В эмигрантской прессе звучали призывы к подвигу, к очищению: «Проходит время кликушески-истерических завываний, серьезная пора требует серьезной настроенности, собранности, трезвенности, подготовки подвига, цельности духа. Вновь открываются перед взором, затуманенным было чадом интеллигентщины, незыблемые святыни Православия, проходит время выкриков и неистовых дионисически-интеллигенческих верчений, рассеивается болотный дух, болотный смрад эстетизированного интеллигентского хлыстовства… Мы поняли, что без религиозного основания, без основания Церкви нельзя строить и нельзя возродить народной жизни… Она выше всего, дороже всего, выше, конечно, и родного народа, она по ту сторону политики, выше страстей, выше житейской борьбы» 37, – так писал Николай Арсеньев в «Благовесте» за 1925 г.
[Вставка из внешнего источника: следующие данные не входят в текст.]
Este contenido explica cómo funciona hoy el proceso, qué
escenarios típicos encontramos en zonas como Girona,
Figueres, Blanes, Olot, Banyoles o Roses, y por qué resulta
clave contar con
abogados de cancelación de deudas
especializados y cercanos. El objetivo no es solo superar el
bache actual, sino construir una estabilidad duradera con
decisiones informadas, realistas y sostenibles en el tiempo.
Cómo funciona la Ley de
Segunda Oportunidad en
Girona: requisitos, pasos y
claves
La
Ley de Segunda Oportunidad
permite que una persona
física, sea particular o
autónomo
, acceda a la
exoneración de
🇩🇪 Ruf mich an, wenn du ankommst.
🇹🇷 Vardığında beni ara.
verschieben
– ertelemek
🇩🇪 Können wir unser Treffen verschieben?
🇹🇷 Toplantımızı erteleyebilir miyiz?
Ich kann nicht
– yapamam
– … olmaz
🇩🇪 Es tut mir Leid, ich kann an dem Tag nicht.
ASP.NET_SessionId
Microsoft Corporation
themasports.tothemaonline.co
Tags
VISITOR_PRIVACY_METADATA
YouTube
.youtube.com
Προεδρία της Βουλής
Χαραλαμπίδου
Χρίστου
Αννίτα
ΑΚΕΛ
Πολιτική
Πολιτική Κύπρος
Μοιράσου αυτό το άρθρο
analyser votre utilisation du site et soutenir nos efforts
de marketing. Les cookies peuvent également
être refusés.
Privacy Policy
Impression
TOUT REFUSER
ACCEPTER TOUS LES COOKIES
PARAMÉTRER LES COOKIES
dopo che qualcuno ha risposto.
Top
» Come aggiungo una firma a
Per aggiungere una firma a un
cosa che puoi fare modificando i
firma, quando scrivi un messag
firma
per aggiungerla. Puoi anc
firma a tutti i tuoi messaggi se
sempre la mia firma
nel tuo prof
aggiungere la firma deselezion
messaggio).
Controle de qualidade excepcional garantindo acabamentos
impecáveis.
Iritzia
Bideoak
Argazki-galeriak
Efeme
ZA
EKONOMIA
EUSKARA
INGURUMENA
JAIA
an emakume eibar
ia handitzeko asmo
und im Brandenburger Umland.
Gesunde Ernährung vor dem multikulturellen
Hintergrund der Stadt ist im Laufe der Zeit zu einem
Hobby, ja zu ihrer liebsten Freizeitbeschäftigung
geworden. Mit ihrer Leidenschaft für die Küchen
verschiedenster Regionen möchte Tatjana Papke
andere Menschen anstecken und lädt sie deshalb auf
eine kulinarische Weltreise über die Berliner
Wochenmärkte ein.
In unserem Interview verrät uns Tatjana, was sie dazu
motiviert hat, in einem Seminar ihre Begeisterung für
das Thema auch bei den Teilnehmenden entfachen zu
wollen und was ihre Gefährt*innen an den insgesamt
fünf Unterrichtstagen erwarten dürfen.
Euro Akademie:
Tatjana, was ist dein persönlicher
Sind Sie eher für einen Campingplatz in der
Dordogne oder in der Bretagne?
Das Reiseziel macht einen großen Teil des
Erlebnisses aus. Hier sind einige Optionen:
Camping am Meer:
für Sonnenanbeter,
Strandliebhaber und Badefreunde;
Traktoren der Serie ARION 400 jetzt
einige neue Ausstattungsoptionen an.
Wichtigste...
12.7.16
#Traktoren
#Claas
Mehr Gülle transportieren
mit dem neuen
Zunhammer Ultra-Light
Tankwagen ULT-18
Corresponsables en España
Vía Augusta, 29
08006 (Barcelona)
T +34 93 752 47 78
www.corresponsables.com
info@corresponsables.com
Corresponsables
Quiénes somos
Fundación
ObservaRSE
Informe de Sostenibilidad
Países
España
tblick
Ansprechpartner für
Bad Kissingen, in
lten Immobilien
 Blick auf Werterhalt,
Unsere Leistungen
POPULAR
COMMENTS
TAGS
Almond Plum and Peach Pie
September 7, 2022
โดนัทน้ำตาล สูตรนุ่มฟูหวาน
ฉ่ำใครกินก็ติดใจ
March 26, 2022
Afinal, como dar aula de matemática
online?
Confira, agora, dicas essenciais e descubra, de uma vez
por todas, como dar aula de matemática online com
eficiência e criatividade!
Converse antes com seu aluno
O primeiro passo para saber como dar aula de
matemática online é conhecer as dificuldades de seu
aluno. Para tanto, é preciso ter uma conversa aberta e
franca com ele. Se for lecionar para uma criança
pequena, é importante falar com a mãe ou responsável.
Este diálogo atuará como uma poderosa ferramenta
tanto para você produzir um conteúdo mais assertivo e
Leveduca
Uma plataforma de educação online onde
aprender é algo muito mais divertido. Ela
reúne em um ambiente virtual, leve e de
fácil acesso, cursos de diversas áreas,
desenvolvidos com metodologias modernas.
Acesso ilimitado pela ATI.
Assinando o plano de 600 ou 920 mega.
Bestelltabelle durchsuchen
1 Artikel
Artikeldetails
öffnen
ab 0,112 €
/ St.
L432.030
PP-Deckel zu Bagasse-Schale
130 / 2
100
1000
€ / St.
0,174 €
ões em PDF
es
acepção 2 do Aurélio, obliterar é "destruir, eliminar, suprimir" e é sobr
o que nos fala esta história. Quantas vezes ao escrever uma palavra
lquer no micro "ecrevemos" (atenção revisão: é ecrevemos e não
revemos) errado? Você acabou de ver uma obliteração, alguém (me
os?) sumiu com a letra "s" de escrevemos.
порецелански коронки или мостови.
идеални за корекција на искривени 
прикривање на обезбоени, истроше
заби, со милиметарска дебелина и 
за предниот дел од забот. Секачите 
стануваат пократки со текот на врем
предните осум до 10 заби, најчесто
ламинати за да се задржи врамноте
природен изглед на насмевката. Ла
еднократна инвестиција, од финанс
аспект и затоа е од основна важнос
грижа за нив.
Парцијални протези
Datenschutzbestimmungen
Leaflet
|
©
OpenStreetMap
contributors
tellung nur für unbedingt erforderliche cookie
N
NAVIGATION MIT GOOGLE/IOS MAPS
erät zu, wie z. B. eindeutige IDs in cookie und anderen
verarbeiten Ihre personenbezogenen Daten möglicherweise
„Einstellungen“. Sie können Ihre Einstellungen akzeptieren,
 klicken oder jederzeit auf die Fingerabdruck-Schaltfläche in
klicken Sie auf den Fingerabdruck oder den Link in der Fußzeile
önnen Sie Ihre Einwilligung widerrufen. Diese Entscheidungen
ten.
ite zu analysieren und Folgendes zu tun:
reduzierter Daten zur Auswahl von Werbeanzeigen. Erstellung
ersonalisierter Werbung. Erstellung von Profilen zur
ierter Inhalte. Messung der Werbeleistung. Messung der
Несмотря на жажду «подвига», чисто церковная жизнь была расслабленной: интеллигенция с гораздо большим рвением предавалась политическим страстям и умозрительным рассуждениям, нежели религиозной жизни.
В сущности, вся церковно-общественная жизнь русской эмиграции в Югославии в предвоенный период может быть охарактеризована преобладанием в ней политического начала над духовным.
Русское просвещение и печать
Эмиграция создала три праздника: День непримиримости (7 ноября), День русского просвещения (25 января) и День русской культуры (6 июня). Если с первой датой были споры, как я писал в книге «Что мне до вас, мостовые Белграда? Русская диаспора в Белграде в 1920-1950-е годы. Эссе» (М., 2007), тут можно было вспомнить для порядка и Февральскую революцию, «породившую» Октябрь, и различное отношение к русскому самодержавию и Советам, выступавшими, бывало, преемниками царской России по защите рубежей Отечества, то с просвещением и культурой каких-либо расхождений не наблюдалось. Более того – оба праздника объединяла идея служения народу, и здесь трудно провести какое-либо резкое разграничение этих феноменов, этих вечных спутников человечества. И в эмиграции суть культуры можно было обозначить через три великих слова: Бог, традиция и свободное творчество.
Начну с русского просвещения. За время революции и гражданской войны за пределы «красной» России были «выброшены» сотни профессоров и преподавателей вместе со своими учениками. В разных странах русского рассеяния оказались десятки тысяч семейств, озабоченных получением или продолжением образования для своих детей. Судьба молодежи волновала практически всю эмиграцию, видевшую в «детях» строителей нового Отечества.
В том же Королевстве русские просвещенцы делали все от них зависящее, чтобы вырастить молодежь образованную и любящую свою родину.
К середине 1925 г. в Королевстве действовало 17 школ с 2820 воспитанниками. Причем восемь школ, в которых училось 2240 детей, содержались полностью на государственный счет, остальные получали субсидии от югославских властей 38. Педагогический персонал насчитывал примерно 300 человек 39. В октябре 1923 г. русские школы были подчинены в педагогическом отношении (программы, персонал) министерству народного просвещения.
В наиболее благоприятном положении по многим критериям была первая русско-сербская гимназия в Белграде, открывшаяся в октябре 1920 г.
Перед учителями стояла сложная задача: не только дать знания, но и воспитать детей в православии, любви к родине своих предков, к славянству. Там стремились не допускать какого-либо разрыва между национальным воспитанием и воспитанием в православном духе. Уже название этого учебного заведения свидетельствовало о стремлении ее отцов-основателей сделать все, чтобы гимназические выпускники, оставаясь русскими, сохранили «и понимание и знание и любовь к стране, которая в тяжелые годы проявила себя истинным, бескорыстным другом… эти воспитанники должны были быть залогом будущей тесной связи между двумя народами» 40.